= Mary Lord (correspondent) =

American journalist

Mary Lord (born c. 1954) was born in Boston and spent seven years as a correspondent in Newsweek magazine's Washington bureau, where she covered defense and foreign affairs. She became Far East bureau chief for U.S. News & World Report and returned to Washington as the business and financial editor. Lord has been a member of the DC State Board of Education since 2007 and has been endorsed by The Current. Her writings have been included in a number of local and national publications such as U.S. News & World Report, Essence Magazine, and The Boston Globe. She focuses most of her writing on science and engineering education. Lord is also an editor for the American Society for Engineering Education's Prism magazine and has had stints as a Pentagon correspondent.

==Personal==
Lord is an active member in schools and in her community. She supports parent involvement, neighborhood schools with adequate libraries and labs, successful education in arts and sciences, bonds-on and service learning, enrichment programs, vocational training, internships, community partnerships, and common-sense rules.

==Education==
She graduated with honors in East Asian Studies from Harvard University, where she studied Japanese language and modern history.

==DC State Board of Education==
As a member of the DC State Board of Education, Lord has worked with colleagues on a variety of initiatives. She was associated with the first-ever District of Columbia's standards for health and physical education along with the new "common core" set of standards set for literacy and math. Lord, along with the state board, is also responsible for reviewing graduation requirements and recommendations from teachers, students, and the public.

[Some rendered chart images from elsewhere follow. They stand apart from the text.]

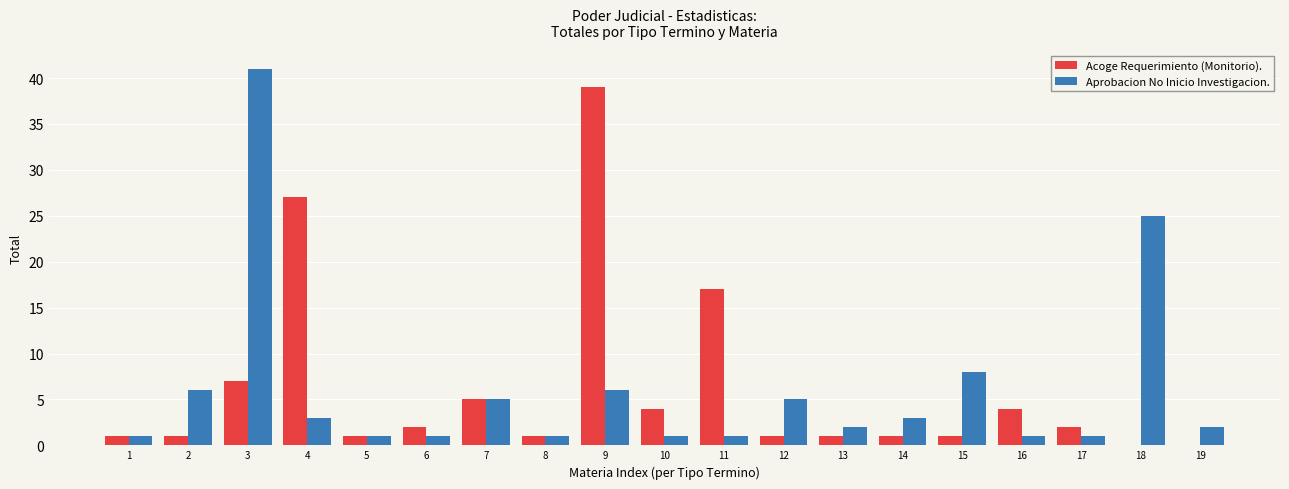

What is the highest value of the Acoge Requerimiento (Monitorio). series?

39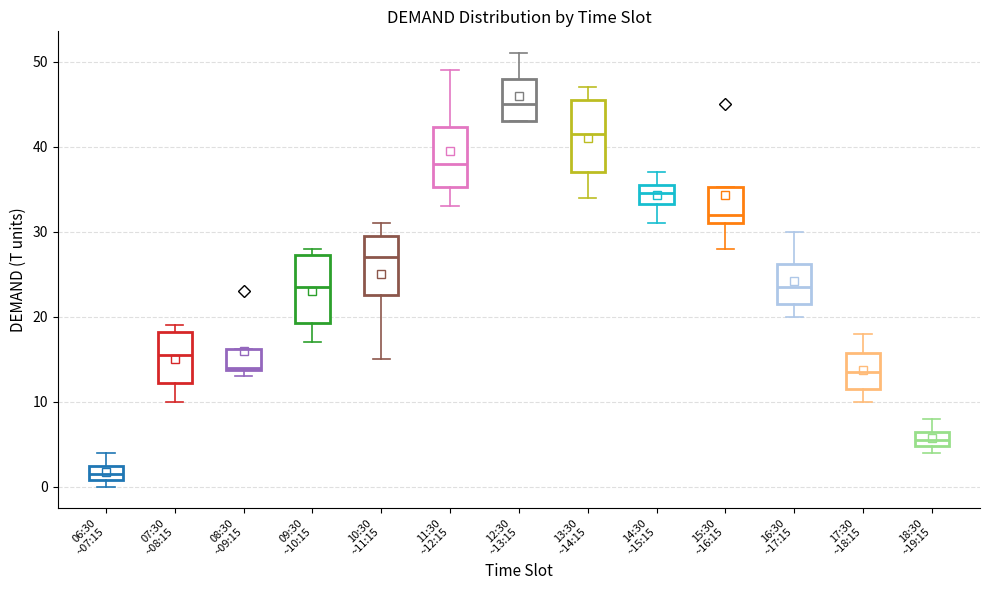

Reading left to right, read every box against the y-axis: the position of its median line, the range the box covers, and the ends of its whiskers. The values are not printed on the chart, so give them approximately, as read against the axis.

06:30 ~07:15: median 2, box 1 to 3, whiskers 0 to 4
07:30 ~08:15: median 16, box 12 to 18, whiskers 10 to 19
08:30 ~09:15: median 14, box 14 to 16, whiskers 13 to 16
09:30 ~10:15: median 24, box 19 to 27, whiskers 17 to 28
10:30 ~11:15: median 27, box 23 to 30, whiskers 15 to 31
11:30 ~12:15: median 38, box 35 to 42, whiskers 33 to 49
12:30 ~13:15: median 45, box 43 to 48, whiskers 43 to 51
13:30 ~14:15: median 42, box 37 to 46, whiskers 34 to 47
14:30 ~15:15: median 35, box 33 to 36, whiskers 31 to 37
15:30 ~16:15: median 32, box 31 to 35, whiskers 28 to 35
16:30 ~17:15: median 24, box 22 to 26, whiskers 20 to 30
17:30 ~18:15: median 14, box 12 to 16, whiskers 10 to 18
18:30 ~19:15: median 6, box 5 to 7, whiskers 4 to 8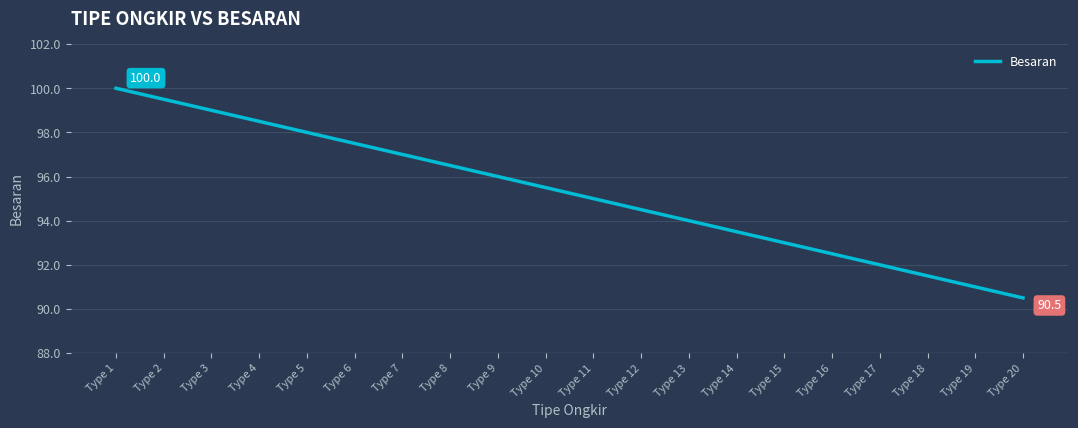

How many lines are shown in the chart?

1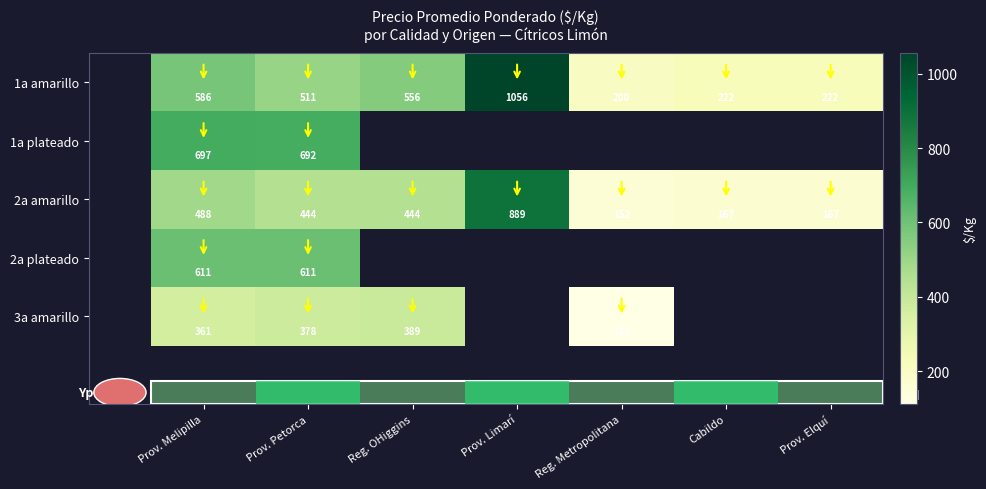

The 2a plateado series shows 131.5 at Prov. Melipilla. True or false?

False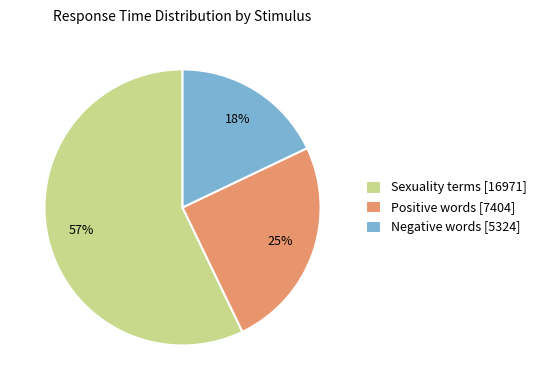

What is the smallest slice in the pie chart?

Negative words [5324]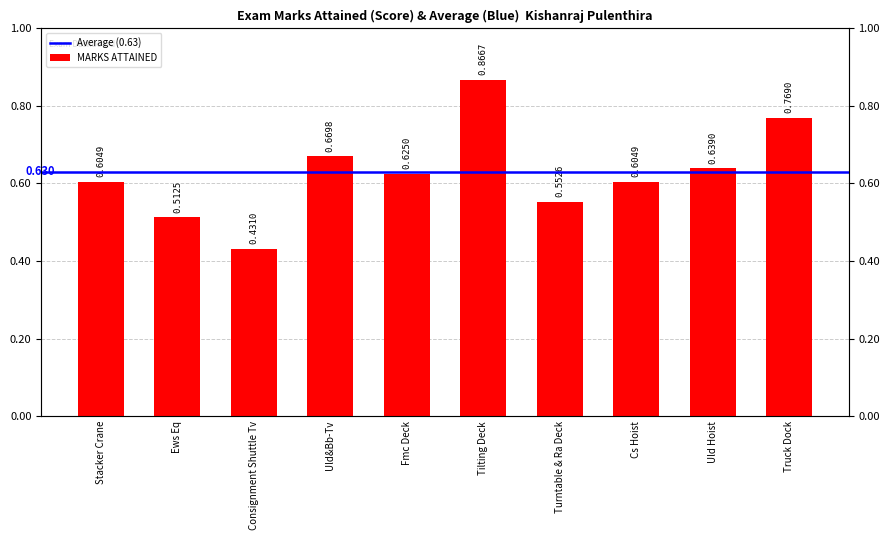

What is the sum of all values?

6.3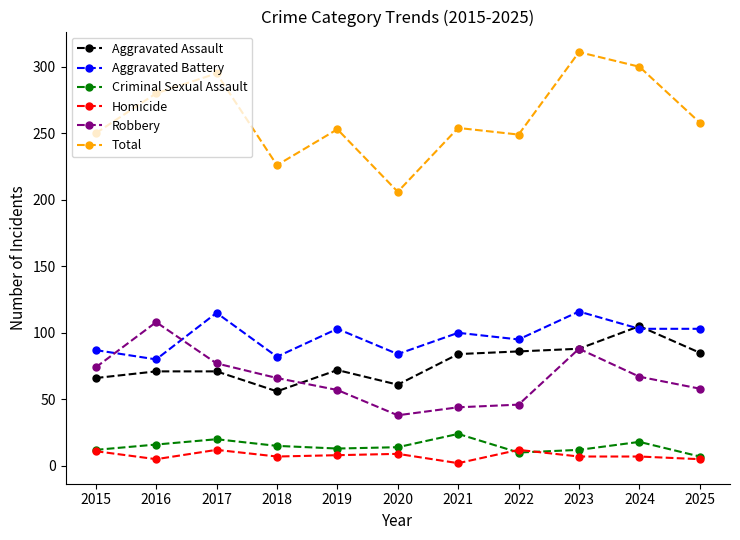

How many values in the Robbery series are below 66?

5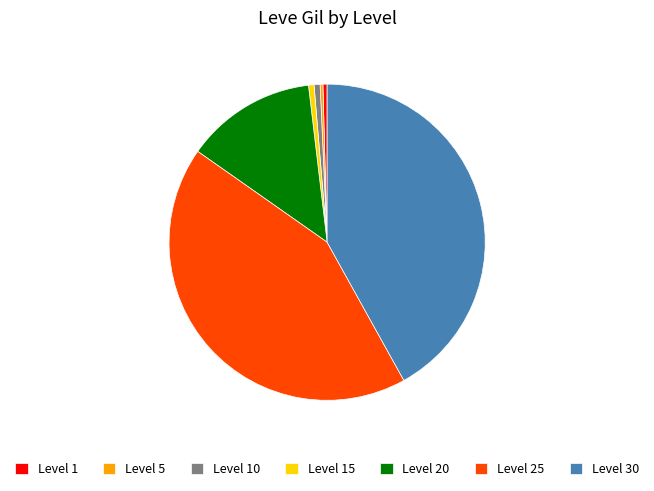

Is there a majority slice in this chart?

No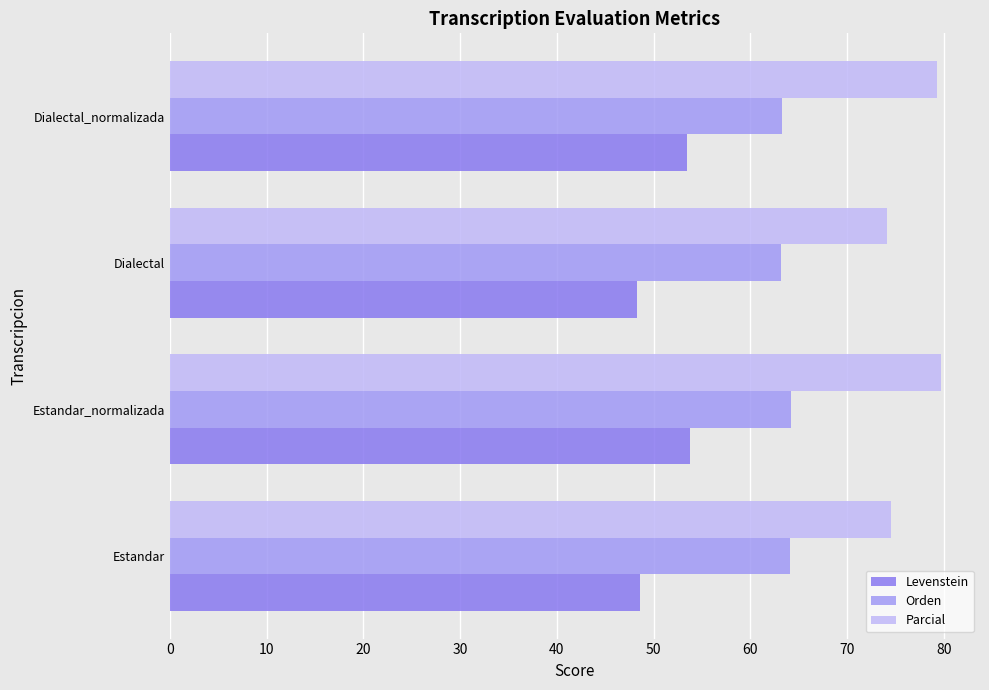

What is the total value across all series at Dialectal?

185.5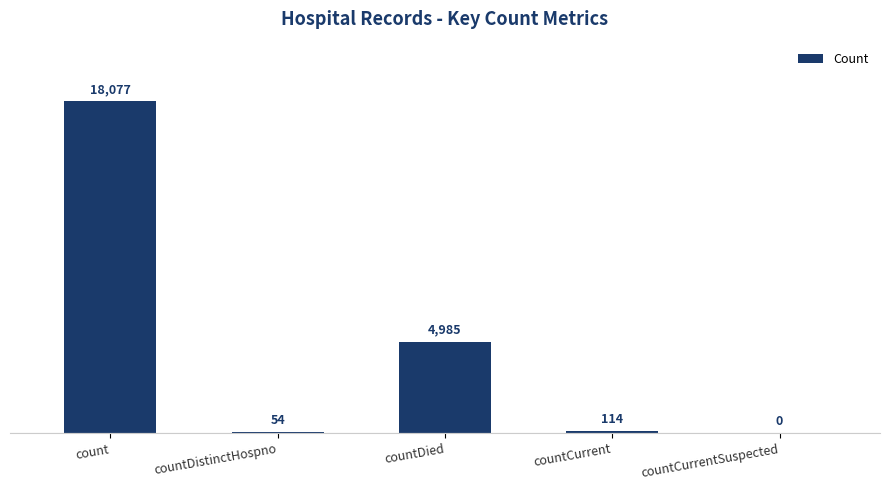

How many positive values are there?

4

She represented Ward 2 on the DC State Board of Education.

==Organizations==
Lord also serves on the board of directors for the National Association of the State Boards of Education and is a board member of the Dupont Circle Citizens Association.

==Family==
Lord is married to her husband Woody Landay and together they have two children, Amelia and David. Landay is TV News editor for the Australian Broadcasting Company. Amelia, her oldest, attends the University of Vermont and is a middle school teacher. David goes to Woodrow Wilson SHS Academy of Science and Mathematics and Technology and studies engineering. The family resides in Longtime Dupont Circle/West End.